Ngoc Tien Le - Advanced Quality Measures For Speech Translation

Organisé par : 
Ngoc Tien Le
Intervenant : 
Ngoc Tien Le
Équipes : 
Mots clés : 
Information détaillée : 


Jury composition:

  • M. Yannick Estève
    Professeur, Laboratoire d’Informatique de l’Université du Maine (LIUM), Le Mans Université, Reviewer
  • M. Georges Linarès
    Professeur, Laboratoire Informatique d’Avignon (LIA), Université d’Avignon, Reviewer
  • M. Frédéric Béchet
    Professeur, Laboratoire d’Informatique Fondamentale de Marseille (LIF), Aix Mar- seille Université, Examiner
  • M. Laurent Besacier
    Professeur, Laboratoire d’Informatique de Grenoble (LIG), Université Grenoble Alpes, Supervisor
  • M. Benjamin Lecouteux
    Maître de conférences, Laboratoire d’Informatique de Grenoble (LIG), Université Grenoble Alpes, Co-supervisor
Résumé : 

The main aim of this thesis is to investigate the automatic quality assessment of spoken language translation (SLT), called Confidence Estimation (CE) for SLT. Due to several factors, SLT output having unsatisfactory quality might cause various issues for the target users. Therefore, it is useful to know how we are confident in the tokens of the hypothesis. Our first contribution of this thesis is a toolkit LIG-WCE which is a customizable, flexible framework and portable platform for Word-level Confidence Estimation (WCE) of SLT. WCE for SLT is a relatively new task defined and formalized as a sequence tagging problem in which each word of SLT output is marked as one of binary labels (good or bad) in agreement with a large feature set. We propose several word confidence estimators (WCE) based on our automatic evaluation of transcription (ASR) quality, translation (MT) quality, or both (combined/joint ASR+MT). We built a corpus that contains 6.7k utterances in which each quintuplet consists of ASR hypothesis, verbatim transcript, text translation, speech translation and post-edition of translation. We performed several experiments for WCE using joint ASR and MT features to show that MT features remain the most influent while ASR features can bring interesting complementary information.

As another contribution, we propose two methods to disentangle ASR errors and MT errors, where each word in the SLT hypothesis is tagged as good, asr_error or mt_error. We thus explore the contributions of WCE for SLT in finding out the source of SLT errors.

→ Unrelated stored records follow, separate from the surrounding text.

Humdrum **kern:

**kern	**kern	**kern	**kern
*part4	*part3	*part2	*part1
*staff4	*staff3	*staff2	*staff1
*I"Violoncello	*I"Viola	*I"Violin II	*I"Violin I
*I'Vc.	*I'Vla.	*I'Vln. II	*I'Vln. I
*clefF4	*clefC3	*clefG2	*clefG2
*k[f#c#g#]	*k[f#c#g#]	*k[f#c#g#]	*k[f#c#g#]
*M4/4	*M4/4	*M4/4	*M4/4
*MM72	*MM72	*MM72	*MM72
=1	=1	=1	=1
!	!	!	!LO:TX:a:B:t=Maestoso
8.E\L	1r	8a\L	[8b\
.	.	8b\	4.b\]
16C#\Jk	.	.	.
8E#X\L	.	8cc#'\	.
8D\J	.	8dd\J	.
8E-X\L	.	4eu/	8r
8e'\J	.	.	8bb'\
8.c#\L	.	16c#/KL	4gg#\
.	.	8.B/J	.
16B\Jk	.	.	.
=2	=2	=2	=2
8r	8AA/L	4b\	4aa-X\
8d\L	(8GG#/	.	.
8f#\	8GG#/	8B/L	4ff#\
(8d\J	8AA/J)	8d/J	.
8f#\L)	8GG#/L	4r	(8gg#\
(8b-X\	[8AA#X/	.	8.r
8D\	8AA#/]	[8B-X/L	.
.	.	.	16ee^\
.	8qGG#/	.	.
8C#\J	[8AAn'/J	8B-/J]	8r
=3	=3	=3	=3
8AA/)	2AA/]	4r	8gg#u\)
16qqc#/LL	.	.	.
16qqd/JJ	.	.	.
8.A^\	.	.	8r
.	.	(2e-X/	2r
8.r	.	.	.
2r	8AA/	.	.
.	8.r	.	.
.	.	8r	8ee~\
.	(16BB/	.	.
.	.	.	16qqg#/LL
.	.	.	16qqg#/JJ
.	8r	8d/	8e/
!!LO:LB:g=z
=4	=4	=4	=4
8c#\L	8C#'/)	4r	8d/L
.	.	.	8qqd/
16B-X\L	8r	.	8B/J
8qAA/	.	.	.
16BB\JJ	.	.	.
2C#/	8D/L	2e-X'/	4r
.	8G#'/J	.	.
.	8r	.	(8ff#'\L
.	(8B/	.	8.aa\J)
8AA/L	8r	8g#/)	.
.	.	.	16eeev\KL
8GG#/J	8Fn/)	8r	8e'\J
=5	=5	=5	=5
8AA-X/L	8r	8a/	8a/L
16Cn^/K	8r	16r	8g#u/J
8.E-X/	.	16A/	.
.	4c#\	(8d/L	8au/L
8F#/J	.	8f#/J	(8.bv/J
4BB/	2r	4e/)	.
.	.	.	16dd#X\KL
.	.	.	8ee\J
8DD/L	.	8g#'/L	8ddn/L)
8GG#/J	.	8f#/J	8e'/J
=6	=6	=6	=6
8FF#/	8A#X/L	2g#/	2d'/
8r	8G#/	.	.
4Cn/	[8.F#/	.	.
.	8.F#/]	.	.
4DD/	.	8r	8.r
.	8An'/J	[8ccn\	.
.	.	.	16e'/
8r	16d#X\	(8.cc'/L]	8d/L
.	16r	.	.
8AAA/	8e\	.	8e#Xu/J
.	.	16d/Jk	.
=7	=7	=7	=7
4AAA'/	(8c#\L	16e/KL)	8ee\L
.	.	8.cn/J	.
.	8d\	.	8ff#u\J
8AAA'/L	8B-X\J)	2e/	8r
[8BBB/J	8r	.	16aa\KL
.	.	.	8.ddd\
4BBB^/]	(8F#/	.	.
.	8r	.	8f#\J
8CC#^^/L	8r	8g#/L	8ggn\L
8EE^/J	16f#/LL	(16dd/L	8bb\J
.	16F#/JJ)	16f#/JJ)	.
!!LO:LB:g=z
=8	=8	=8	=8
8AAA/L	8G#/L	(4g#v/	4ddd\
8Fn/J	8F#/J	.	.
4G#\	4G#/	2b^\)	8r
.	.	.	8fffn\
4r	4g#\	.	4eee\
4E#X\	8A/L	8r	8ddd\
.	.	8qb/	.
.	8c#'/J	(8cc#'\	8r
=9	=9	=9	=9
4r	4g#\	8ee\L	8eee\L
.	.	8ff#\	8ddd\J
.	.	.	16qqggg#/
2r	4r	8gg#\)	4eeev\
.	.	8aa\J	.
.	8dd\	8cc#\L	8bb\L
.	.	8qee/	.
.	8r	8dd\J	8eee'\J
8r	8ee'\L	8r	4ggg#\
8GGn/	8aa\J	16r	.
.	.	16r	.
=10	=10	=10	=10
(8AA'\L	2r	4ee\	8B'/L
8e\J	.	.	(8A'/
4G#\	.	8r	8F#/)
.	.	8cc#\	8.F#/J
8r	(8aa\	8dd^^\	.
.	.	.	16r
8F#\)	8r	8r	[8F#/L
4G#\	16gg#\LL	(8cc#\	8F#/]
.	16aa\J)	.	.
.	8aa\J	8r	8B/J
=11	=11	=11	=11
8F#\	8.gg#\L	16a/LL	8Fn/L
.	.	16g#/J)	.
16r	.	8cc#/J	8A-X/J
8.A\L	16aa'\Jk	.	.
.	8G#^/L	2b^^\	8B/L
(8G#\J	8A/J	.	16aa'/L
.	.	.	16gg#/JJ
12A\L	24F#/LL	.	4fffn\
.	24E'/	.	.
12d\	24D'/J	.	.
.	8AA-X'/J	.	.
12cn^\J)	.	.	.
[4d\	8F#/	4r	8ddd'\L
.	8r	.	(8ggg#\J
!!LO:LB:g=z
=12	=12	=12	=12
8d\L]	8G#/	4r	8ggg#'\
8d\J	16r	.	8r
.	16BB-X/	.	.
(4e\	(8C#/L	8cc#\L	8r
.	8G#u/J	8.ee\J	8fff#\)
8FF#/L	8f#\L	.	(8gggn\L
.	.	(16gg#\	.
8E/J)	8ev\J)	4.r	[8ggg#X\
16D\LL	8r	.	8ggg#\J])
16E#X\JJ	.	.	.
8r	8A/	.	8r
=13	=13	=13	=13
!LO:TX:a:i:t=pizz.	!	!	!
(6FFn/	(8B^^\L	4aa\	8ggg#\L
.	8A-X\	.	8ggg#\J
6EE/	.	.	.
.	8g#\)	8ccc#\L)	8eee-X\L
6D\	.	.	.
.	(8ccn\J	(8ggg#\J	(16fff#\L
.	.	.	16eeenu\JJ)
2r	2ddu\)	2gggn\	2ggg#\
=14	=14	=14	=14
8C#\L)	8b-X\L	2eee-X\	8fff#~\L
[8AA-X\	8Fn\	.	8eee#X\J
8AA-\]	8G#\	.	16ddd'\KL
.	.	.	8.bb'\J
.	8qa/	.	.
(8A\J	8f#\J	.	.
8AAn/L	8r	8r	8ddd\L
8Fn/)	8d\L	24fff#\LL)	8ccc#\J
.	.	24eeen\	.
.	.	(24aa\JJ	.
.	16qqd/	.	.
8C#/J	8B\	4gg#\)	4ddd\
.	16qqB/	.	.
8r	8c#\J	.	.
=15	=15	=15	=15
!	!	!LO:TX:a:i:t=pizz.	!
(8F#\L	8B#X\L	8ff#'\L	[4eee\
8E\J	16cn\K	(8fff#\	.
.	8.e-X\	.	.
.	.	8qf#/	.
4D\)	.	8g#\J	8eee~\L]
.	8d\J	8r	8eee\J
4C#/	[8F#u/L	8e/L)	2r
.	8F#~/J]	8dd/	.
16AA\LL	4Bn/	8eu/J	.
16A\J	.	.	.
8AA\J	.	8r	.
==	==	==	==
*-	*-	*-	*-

Furthermore, we propose a simple extension of WER metric in order to penalize differently substitution errors according to their context using word embeddings. For instance, the proposed metric should catch near matches (mainly morphological variants) and penalize less this kind of error which has a more limited impact on translation performance. Our experiments show that the correlation of the new proposed metric with SLT performance is better than the one of WER. Oracle experiments are also conducted and show the ability of our metric to find better hypotheses (to be translated) in the ASR N-best. Finally, we present and analyze a preliminary experiment in which ASR tuning is applied by our new metric.

To conclude, we have proposed several prominent strategies for CE of SLT that could have a positive impact on several applications for SLT. Robust quality estimators for SLT output can be applied to provide feedback to the user in computer-assisted speech-to-text scenarios or to re-score ST graphs.